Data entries
*-*-*
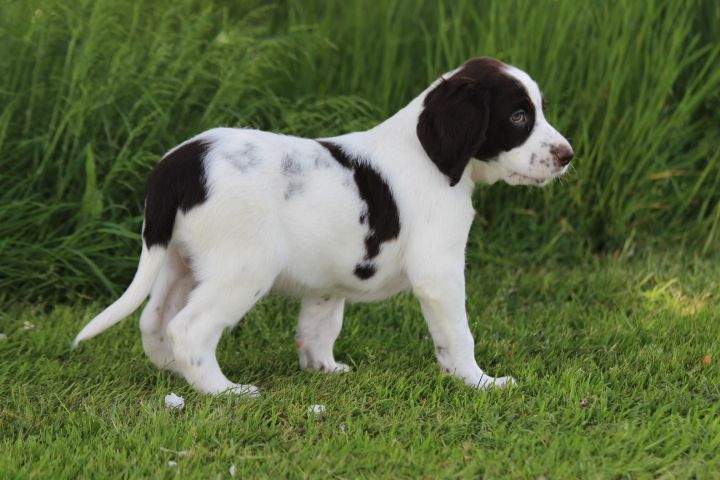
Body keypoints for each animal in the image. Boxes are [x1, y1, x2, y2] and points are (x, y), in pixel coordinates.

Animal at [73, 57, 573, 396]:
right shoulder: (439, 274)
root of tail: (178, 165)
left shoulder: (327, 282)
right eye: (518, 117)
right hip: (244, 269)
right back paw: (224, 391)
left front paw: (324, 370)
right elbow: (458, 335)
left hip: (178, 260)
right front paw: (479, 381)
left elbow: (319, 328)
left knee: (154, 321)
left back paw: (179, 373)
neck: (430, 156)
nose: (568, 156)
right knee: (188, 328)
*-*-*
__Task statement__. Show the lines above with "right".

__Solved problem__.
right shoulder: (439, 274)
right eye: (518, 117)
right hip: (244, 269)
right back paw: (224, 391)
right elbow: (458, 335)
right front paw: (479, 381)
right knee: (188, 328)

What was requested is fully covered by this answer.